→ Exercises to complete
1. List every person and organization named in the text about Wonder Boy and his talker.
2. Write what comes next in the text about Wonder Boy and his talker, picking up after its final sentence.

→ Text for analysis
============================================================

Then dust off your words and…try again.
Bedtime read aloud

Sunday, December 17, 2017

Wonder Boy and his Talker


Super Daddy accepts an AAC device from Theresa and Jim Edwards
and Sophie's Run.
Wonder Boy hurried to the end of the hallway. He smiled. He giggled. He jumped up and down and squealed. Super Daddy stepped into the corridor and waited.
 
Wonder Boy sped forward. He jumped, using his momentum to sail high into Super Daddy's arms.
 
Augmentative and Alternative Communication (AAC) occurs anytime a person communicates without words. It's sign language. A written note. A nod, wink, grimace. It's a shaken head or pointed finger. AAC is a giggle, squeal or smile. AAC is also language facilitated by computers.
 
November 15, 2016, Super Daddy accepted an AAC device on behalf of Wonder Boy. The "talker" was a gift from Jim and Theresa Edwards and Sophie's Run, an organization founded to honor their daughter, Sophie Edwards, and provide Assistive Technology (AT) to individuals who need help communicating.

============================================================

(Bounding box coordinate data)
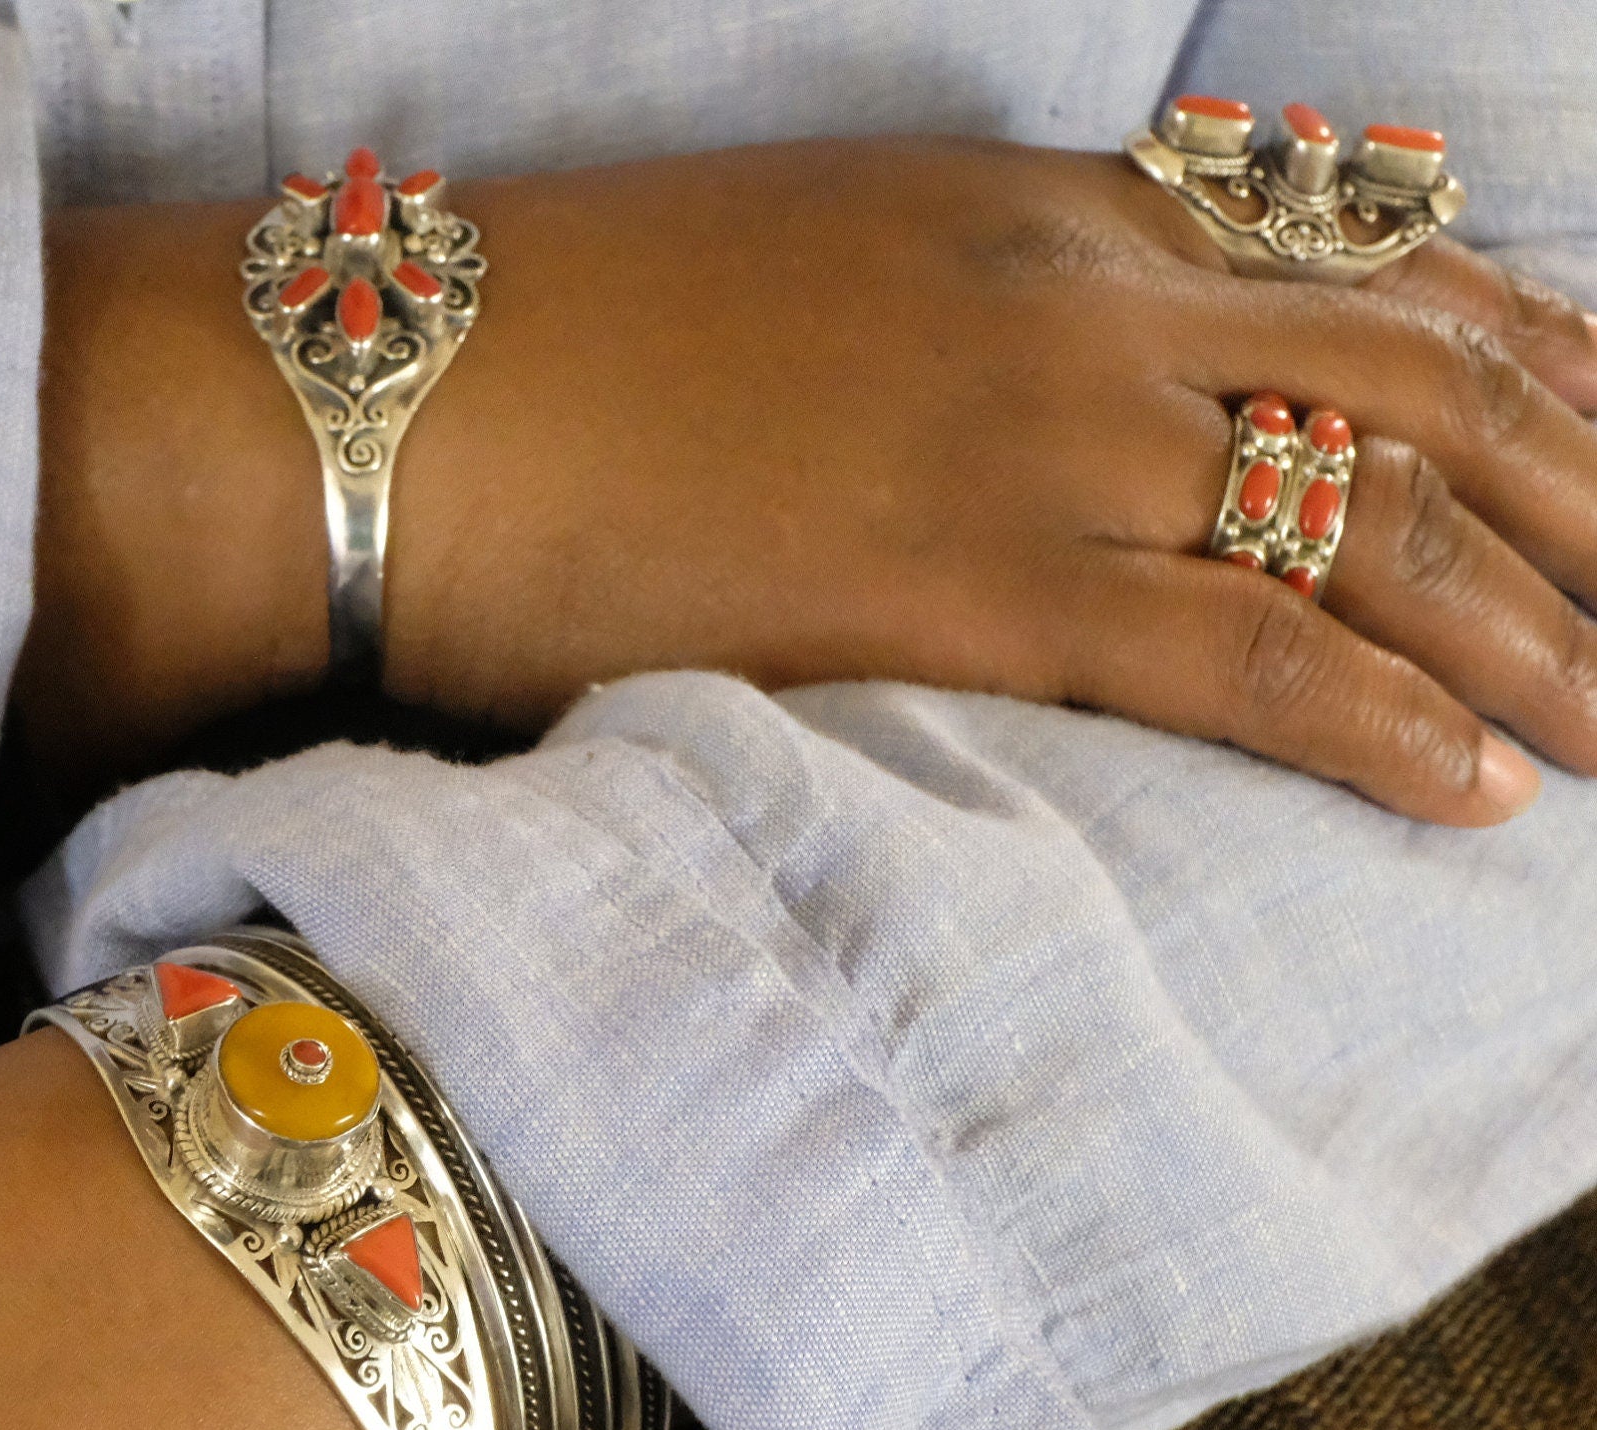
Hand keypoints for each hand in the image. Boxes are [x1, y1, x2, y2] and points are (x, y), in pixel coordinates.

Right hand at [22, 137, 1596, 823]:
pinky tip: (1479, 790)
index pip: (1371, 266)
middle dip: (1591, 508)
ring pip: (1374, 524)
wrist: (385, 391)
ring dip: (1536, 635)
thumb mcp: (804, 268)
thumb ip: (971, 312)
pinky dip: (1383, 719)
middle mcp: (1084, 300)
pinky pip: (1240, 652)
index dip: (1537, 365)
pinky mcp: (959, 580)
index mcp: (1043, 207)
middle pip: (1427, 388)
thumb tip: (1061, 411)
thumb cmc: (554, 341)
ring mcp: (1035, 434)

============================================================

→ Responses by item number
1. Wonder Boy, Super Daddy, Theresa Edwards, Jim Edwards, Sophie's Run, Sophie Edwards

2.
Sophie communicated with her eyes.
 
"…we found an eye gaze computer that Sophie could operate. It took months to locate the sources to fund the $17,000 device, only to have it delivered 1 week to the day after Sophie's funeral." http://www.runsophies5k.com/about_us
 
Some individuals don't understand facial expressions or body language. Talking is hard. Remembering doesn't come easy. When a person has difficulty processing words, a communication device can help.
 
"There are two types of aided systems—basic and high-tech. A pen and paper is a basic aided system. Pointing to letters, words, or pictures on a board is a basic aided system. Touching letters or pictures on a computer screen that speaks for you is a high-tech aided system." http://www.asha.org/public/speech/disorders/AAC/
 
 
Happily, in the beginning, there was Amy, who created Wonder Boy's first Picture Exchange Communication (PECS) book, a collection of photo tokens that helped Wonder Boy begin to express his needs and wants. Amy taught Wonder Boy and his family how to use the PECS system.

Wonder Boy continues to use his PECS book.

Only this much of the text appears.